§ Excerto citado:
▬▬▬▬▬▬

(Por convite do Professor João Cerejeira da Universidade
do Minho validado pela CIM do Tâmega e Sousa sacrifiquei a minha tarde de
transição para a vida inativa, as sextas feiras, para comentar em painel de discussão
o Plano Intermunicipal de Adaptação às Mudanças Climáticas, elaborado por uma
vasta equipa envolvendo investigadores das Universidades do Minho, do Porto e
de Trás-os-Montes e Alto Douro. Valeu a pena. Fica aqui o essencial da minha intervenção)
O primeiro comentário é de regozijo pela
relevância de um exercício como este. Em tempos em que há por aí malandros e
tontos inebriados pelo negacionismo, procurando reescrever a história
deturpando-a em função dos seus interesses, negando a ciência e a sua evidência,
traçar um caminho desafiando o trabalho científico sério e competente a
refletir sobre a incidência das alterações climáticas num dado território é a
opção certa para sensibilizar populações, agentes produtivos e decisores políticos.
Um esforço sério e competente embora lutando com insuficiências de informação,
sobretudo porque os portugueses e as suas instituições não assumem uma cultura
de registo de informação que permita facilitar o trabalho científico. Assim,
penso que mais do que propor Observatórios avolumando a lista dos que não
passaram do papel ou resistem agonizantes ao seu desaparecimento precisamos de
espaços permanentes, alimentados por investigação científica para com
regularidade situar o estado da arte simultaneamente do ponto de vista do
conhecimento e dos resultados das intervenções de mitigação e adaptação às
mudanças climáticas. A CIM do Tâmega e Sousa e a vasta equipa interveniente
colocaram a fasquia muito alta para exercícios similares. É o primeiro registo
que devo fazer.
O segundo registo prende-se com a relevância
do nível intermunicipal assumido pelo Plano, sem contudo deixar de fornecer
elementos de valiosa informação sobre os efeitos locais e micro-locais dos diferentes
exercícios de cenarização que o trabalho apresenta. Um Atlas Digital completa o
relatório, o que concede uma vasta margem de manobra para o envolvimento de
populações e a sua sensibilização. A opção pelo nível intermunicipal em termos
de diagnóstico e recomendações não invalida numa lógica de ação a devida articulação
com lógicas regionais e nacionais. A abordagem em termos de planos de intervenção
às alterações climáticas (AC) pode ser concretizada territorialmente em escalas
diversas em função dos domínios de adaptação e mitigação, podendo justificar-se
nuns casos a focagem no plano nacional, noutros na lógica regional e outros ainda
na relação intermunicipal-local.

▬▬▬▬▬▬

§ Conteúdo dos dados:
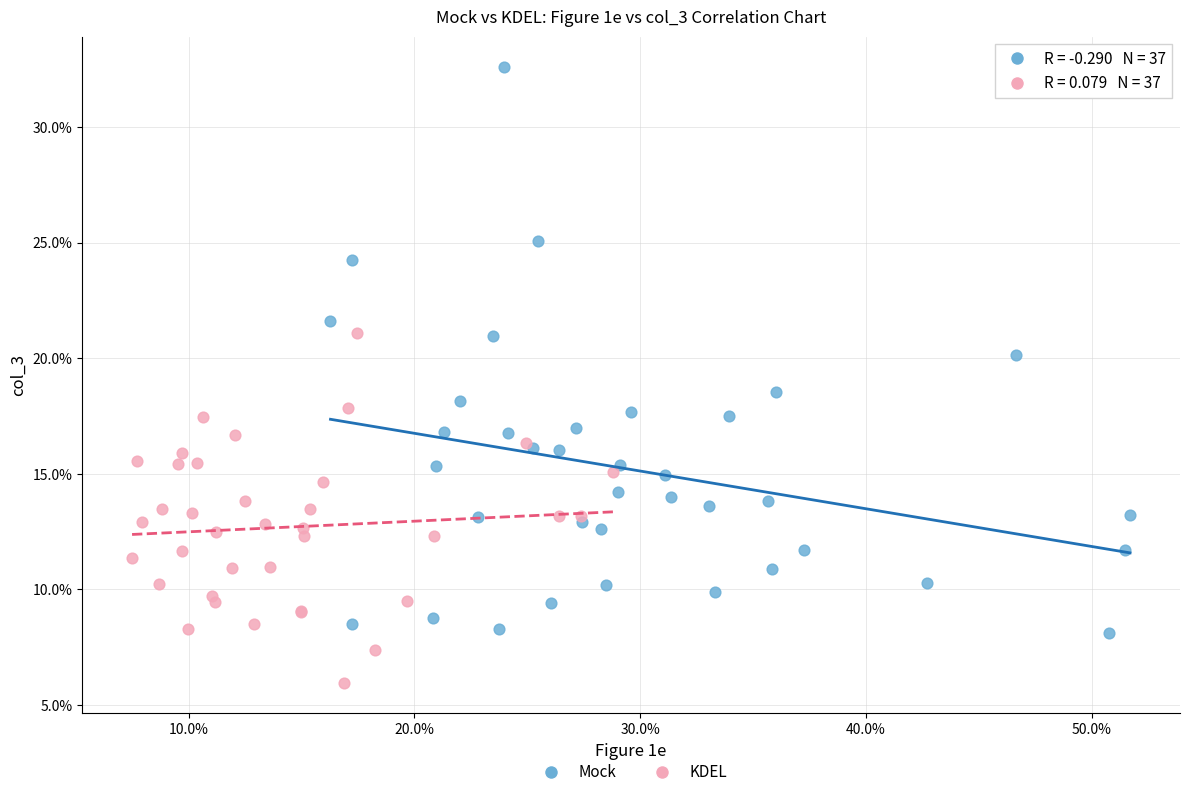

Which series contains the highest Y value?

Mock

▬▬▬▬▬▬

§ Trabalho a realizar:
- 1) Segundo o comentário sobre o plano intermunicipal de adaptação climática, por que razão o esforço de elaboração do Plano lutou com insuficiências de informação? Explique-o em uma a três frases.
- 2) No comentário sobre o plano intermunicipal de adaptação climática, que instrumento completa o relatório?
- 3) Dê seguimento ao comentário sobre o plano intermunicipal de adaptação climática, começando logo após a última frase apresentada.

§ Resultados por tarefa:
- 1) O esforço lutou com insuficiências de informação sobretudo porque os portugueses e as suas instituições não assumem uma cultura de registo de informação que permita facilitar o trabalho científico.

- 2) Um Atlas Digital.

- 3)
O terceiro registo prende-se com o facto do Plano
de Adaptação às AC corresponder a um território que apresenta um dos mais
baixos níveis de desenvolvimento do país. O Tâmega e Sousa por se tratar nem de
um território integrado no litoral mais desenvolvido, nem de um território
marcadamente interior (embora nele se identifiquem territórios de montanha mais
interiores, começa a justificar uma abordagem de discriminação positiva de
natureza integrada. Com o conhecimento que hoje possui das vulnerabilidades e
resiliências mais salientes aos efeitos das AC, a estratégia integrada de
desenvolvimento para o território do Tâmega e Sousa (TeS) pode ser equacionada
com a incorporação desse conhecimento e poder, assim, aspirar a um contributo
mais sólido para o problema nacional. O estudo mostra-nos que as zonas mais
vulneráveis a uma tipologia diversificada de AC são também aquelas que
apresentam, por exemplo, as evidências mais salientes de declínio demográfico. Há
quase cinquenta anos quando iniciei os meus estudos de desenvolvimento, o clima
fazia uma tímida aparição entre os fatores explicativos do desenvolvimento
desigual e do subdesenvolvimento. Tratava-se então de associar o clima e as
suas variedades no coração explicativo da produtividade. Hoje, as AÇ devem ser
localizadas no centro do próprio processo de desenvolvimento.
O trabalho hoje apresentado opta, no que
respeita à sócio-economia e aos impactos das AC que lhe correspondem, por uma
metodologia de análise dos impactos potenciais e da sua validação por parte dos
agentes económicos que privilegia o setor de atividade, focando-se por isso nos
setores mais relevantes da especialização produtiva do TeS. Do ponto de vista
analítico é uma abordagem mais segura do ponto de vista da sua factibilidade. Por
essa via, é possível especificar com mais pormenor os impactos diretos e
indiretos das AC, percebidos como custos adicionais ou reduções de lucratividade
por parte dos agentes económicos, facilitando assim a sua sensibilização e validação.
Mas conviria, em meu entender, não esquecer a questão das cadeias de valor. Por
mais marcados e marcantes que sejam os setores de atividade no TeS, as
economias regionais estão cada vez mais organizadas em cadeias de valor cuja
incidência territorial transcende frequentemente o território, o Norte e até o
país. Tenho assistido a debates interessantes em matéria de economia circular e
à contraposição das lógicas setorial e da cadeia de valor, sendo de certo modo
importável também para a questão das AC.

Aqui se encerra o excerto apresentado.